Defensive coordinator Mark Banker said Akinmoladun and walk-on Ross Dzuris of Plattsmouth continue to be the top backups at defensive end, and that Akinmoladun, in particular, “needs to keep coming with the details of the assignment.”

Coaches have no qualms with Akinmoladun’s work ethic, though. Hughes, the defensive line coach, said Akinmoladun can be found in the film room every day, perhaps more than anybody.

“All year-round he comes in on his own, sits down, watches film,” Hughes said. “He’s a smart guy, so he learns well.”

As for the 6-3, 250-pound Dzuris — to this point most noted for his handlebar mustache — he, too, studies the game and makes it known on the field, Hughes said.

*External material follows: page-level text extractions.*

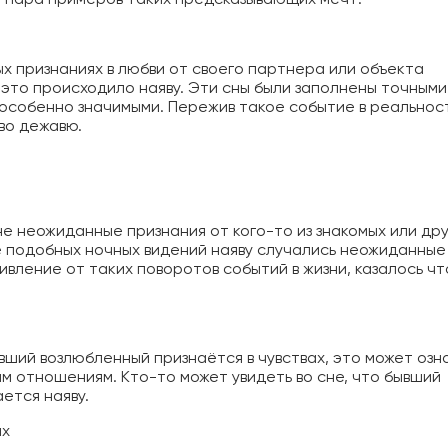
ых признаниях в любви от своего партнера или объекта
 это происходило наяву. Эти сны были заполнены точными
 особенно значимыми. Пережив такое событие в реальнос
во дежавю.
сне неожиданные признания от кого-то из знакомых или дру
ле подобных ночных видений наяву случались неожиданные
вление от таких поворотов событий в жизни, казалось чт
ывший возлюбленный признаётся в чувствах, это может озн
м отношениям. Кто-то может увидеть во сне, что бывший
ется наяву.
ях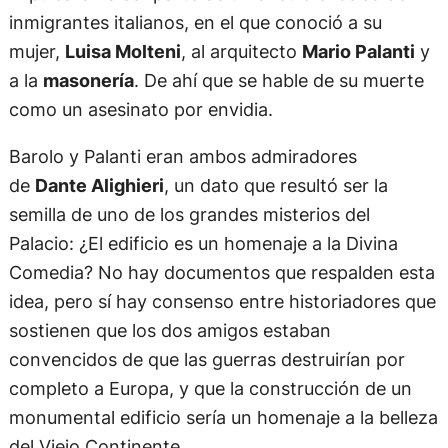
inmigrantes italianos, en el que conoció a su
mujer,
Luisa Molteni
, al arquitecto
Mario Palanti
y
a la
masonería
. De ahí que se hable de su muerte
como un asesinato por envidia.
Barolo y Palanti eran ambos admiradores
de
Dante Alighieri
, un dato que resultó ser la
semilla de uno de los grandes misterios del
Palacio: ¿El edificio es un homenaje a la Divina
Comedia? No hay documentos que respalden esta
idea, pero sí hay consenso entre historiadores que
sostienen que los dos amigos estaban
convencidos de que las guerras destruirían por
completo a Europa, y que la construcción de un
monumental edificio sería un homenaje a la belleza
del Viejo Continente.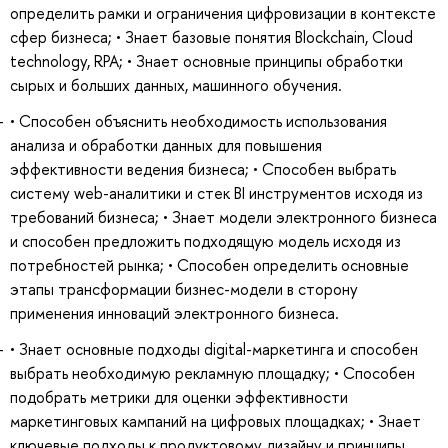
определить рамки и ограничения цифровизации в контексте
сфер бизнеса; • Знает базовые понятия Blockchain, Cloud
technology, RPA; • Знает основные принципы обработки
сырых и больших данных, машинного обучения.
• Способен объяснить необходимость использования
анализа и обработки данных для повышения
эффективности ведения бизнеса; • Способен выбрать
систему web-аналитики и стек BI инструментов исходя из
требований бизнеса; • Знает модели электронного бизнеса
и способен предложить подходящую модель исходя из
потребностей рынка; • Способен определить основные
этапы трансформации бизнес-модели в сторону
применения инноваций электронного бизнеса.
• Знает основные подходы digital-маркетинга и способен
выбрать необходимую рекламную площадку; • Способен
подобрать метрики для оценки эффективности
маркетинговых кампаний на цифровых площадках; • Знает
ключевые подходы к продуктовому дизайну и принципы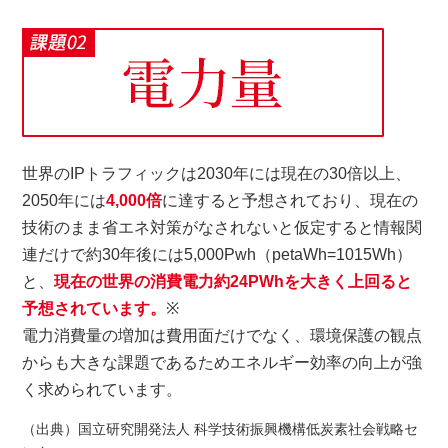
世界のIPトラフィックは2030年には現在の30倍以上、
2050年には
4,000倍
に達すると予想されており、現在の
技術のまま省エネ対策がなされないと仮定すると情報関
連だけで約30年後には5,000Pwh（petaWh=1015Wh）
と、
現在の世界の消費電力約24PWhを大きく上回ると
予想されています。
※
電力消費量の増加は費用面だけでなく、環境保護の観点
からも大きな課題であるためエネルギー効率の向上が強
く求められています。
（出典）国立研究開発法人 科学技術振興機構低炭素社会戦略セ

“And he’s a good athlete,” Hughes said. “He’ll put up some decent testing numbers. It’s not like he doesn’t have athletic ability. He has good athletic ability. But he’s also a smart guy, so he doesn’t make a lot of the same mistakes.”

Not repeating errors is big with this coaching staff, one of the reasons Akinmoladun is heeding the coaches’ offseason advice of heavy film study.

“Over time, I know I’m going to get it. I know I’m going to click,” he said. “I just have to keep pursuing and keep working hard to make sure I have everything right.”